======== Given data ========

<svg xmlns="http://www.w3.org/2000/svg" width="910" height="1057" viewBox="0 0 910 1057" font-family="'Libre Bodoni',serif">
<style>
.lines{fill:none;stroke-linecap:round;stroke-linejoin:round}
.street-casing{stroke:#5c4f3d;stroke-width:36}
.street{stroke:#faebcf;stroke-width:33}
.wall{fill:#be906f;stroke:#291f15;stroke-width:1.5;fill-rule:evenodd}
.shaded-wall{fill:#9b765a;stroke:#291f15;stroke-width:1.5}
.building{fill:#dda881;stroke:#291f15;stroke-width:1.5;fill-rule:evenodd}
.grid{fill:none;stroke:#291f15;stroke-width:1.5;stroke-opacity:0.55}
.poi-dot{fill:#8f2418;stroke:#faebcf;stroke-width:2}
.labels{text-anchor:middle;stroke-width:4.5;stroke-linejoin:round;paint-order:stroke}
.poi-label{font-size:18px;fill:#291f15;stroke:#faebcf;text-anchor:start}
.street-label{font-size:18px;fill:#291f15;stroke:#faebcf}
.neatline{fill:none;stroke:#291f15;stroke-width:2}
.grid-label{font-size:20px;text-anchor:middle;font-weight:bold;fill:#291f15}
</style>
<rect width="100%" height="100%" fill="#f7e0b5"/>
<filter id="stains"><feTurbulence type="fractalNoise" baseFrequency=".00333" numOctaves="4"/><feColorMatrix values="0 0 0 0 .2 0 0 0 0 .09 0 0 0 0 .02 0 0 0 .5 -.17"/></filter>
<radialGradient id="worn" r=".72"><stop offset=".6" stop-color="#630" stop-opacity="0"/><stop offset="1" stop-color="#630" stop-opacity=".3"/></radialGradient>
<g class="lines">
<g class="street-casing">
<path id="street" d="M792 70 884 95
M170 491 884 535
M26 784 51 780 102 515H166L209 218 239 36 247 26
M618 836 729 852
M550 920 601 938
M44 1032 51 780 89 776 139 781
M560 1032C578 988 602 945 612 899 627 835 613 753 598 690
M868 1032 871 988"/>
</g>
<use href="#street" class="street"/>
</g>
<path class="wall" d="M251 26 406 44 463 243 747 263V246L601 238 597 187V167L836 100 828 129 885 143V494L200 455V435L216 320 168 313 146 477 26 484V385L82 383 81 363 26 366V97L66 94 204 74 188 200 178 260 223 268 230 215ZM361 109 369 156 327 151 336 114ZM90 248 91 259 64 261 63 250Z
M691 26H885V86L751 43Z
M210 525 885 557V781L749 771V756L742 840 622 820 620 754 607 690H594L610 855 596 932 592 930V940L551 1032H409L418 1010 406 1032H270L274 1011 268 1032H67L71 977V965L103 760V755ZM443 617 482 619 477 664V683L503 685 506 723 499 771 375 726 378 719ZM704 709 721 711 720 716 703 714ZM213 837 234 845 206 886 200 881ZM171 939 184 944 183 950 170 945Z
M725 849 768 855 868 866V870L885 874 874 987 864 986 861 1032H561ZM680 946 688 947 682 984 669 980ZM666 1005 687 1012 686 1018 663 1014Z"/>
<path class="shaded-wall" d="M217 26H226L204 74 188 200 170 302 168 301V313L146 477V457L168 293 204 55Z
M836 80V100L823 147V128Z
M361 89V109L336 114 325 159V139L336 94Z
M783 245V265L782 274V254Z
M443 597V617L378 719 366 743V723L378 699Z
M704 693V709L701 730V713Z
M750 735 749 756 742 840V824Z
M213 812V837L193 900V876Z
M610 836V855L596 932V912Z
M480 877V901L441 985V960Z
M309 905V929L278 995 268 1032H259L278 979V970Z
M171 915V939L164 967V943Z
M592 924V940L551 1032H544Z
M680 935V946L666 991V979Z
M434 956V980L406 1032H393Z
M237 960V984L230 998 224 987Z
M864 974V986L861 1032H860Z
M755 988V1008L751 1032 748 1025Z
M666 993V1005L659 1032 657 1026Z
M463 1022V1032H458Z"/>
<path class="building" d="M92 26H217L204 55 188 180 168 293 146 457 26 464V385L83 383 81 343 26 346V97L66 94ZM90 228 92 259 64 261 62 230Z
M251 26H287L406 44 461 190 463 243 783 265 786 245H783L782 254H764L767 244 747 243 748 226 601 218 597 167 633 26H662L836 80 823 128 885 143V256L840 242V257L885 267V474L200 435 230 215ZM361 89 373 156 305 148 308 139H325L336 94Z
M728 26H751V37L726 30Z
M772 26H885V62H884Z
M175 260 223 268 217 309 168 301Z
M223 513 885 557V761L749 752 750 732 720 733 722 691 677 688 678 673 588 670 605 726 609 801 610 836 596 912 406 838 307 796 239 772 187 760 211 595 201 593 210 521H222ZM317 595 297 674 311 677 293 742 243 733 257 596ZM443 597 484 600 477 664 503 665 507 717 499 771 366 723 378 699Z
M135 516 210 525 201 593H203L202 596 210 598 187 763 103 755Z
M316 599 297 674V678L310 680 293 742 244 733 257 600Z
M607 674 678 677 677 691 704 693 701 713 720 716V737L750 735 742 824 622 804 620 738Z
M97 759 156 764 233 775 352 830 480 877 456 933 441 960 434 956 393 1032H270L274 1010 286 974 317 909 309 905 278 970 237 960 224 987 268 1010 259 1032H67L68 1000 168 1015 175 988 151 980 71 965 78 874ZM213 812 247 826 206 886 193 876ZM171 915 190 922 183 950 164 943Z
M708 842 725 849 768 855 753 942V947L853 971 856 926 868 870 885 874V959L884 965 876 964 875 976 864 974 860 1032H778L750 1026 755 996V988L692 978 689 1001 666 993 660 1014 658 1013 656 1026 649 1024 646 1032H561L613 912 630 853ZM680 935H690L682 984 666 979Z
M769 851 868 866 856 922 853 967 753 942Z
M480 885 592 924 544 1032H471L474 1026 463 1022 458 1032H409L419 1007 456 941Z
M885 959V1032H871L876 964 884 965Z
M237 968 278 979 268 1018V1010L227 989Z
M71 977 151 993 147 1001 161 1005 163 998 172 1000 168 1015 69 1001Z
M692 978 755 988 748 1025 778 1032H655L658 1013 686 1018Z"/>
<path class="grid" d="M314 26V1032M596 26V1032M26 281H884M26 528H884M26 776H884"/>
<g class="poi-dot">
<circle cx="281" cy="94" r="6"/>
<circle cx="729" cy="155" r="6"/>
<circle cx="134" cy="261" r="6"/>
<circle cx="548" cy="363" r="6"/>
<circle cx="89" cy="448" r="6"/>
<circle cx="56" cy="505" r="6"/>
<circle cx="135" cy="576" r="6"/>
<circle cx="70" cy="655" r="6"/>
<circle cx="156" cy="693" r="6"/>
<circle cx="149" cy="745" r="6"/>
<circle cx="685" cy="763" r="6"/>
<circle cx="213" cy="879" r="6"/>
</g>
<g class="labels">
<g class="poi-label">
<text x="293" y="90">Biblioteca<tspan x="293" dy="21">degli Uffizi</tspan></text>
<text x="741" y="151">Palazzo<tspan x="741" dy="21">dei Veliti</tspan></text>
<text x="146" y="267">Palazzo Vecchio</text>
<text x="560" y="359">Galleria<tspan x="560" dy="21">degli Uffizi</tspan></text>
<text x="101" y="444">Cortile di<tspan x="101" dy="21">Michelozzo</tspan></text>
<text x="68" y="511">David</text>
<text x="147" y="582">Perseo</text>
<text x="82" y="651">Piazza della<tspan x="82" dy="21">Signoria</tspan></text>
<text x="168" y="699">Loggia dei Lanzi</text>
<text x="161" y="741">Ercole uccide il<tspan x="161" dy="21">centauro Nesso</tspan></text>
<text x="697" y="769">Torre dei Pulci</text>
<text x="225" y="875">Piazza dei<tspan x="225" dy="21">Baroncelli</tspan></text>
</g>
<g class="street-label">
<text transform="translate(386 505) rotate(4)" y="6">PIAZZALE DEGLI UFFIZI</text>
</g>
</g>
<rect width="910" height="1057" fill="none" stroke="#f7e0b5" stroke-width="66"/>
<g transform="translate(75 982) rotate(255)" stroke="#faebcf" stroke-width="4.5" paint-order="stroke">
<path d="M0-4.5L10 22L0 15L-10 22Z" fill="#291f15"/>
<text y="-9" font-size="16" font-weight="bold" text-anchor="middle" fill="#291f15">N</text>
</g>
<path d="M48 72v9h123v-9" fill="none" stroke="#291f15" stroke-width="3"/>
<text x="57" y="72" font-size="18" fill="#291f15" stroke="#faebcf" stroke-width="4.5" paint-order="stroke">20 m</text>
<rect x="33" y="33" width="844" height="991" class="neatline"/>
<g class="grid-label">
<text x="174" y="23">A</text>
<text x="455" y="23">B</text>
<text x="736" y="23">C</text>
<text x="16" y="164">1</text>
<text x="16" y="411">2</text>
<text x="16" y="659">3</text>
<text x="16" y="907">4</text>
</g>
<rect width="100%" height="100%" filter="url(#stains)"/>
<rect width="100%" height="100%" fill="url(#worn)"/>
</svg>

========

Problem statement
Every line holding the word "linejoin" should be copied out of the records above.

Finished task
.lines{fill:none;stroke-linecap:round;stroke-linejoin:round}
.labels{text-anchor:middle;stroke-width:4.5;stroke-linejoin:round;paint-order:stroke}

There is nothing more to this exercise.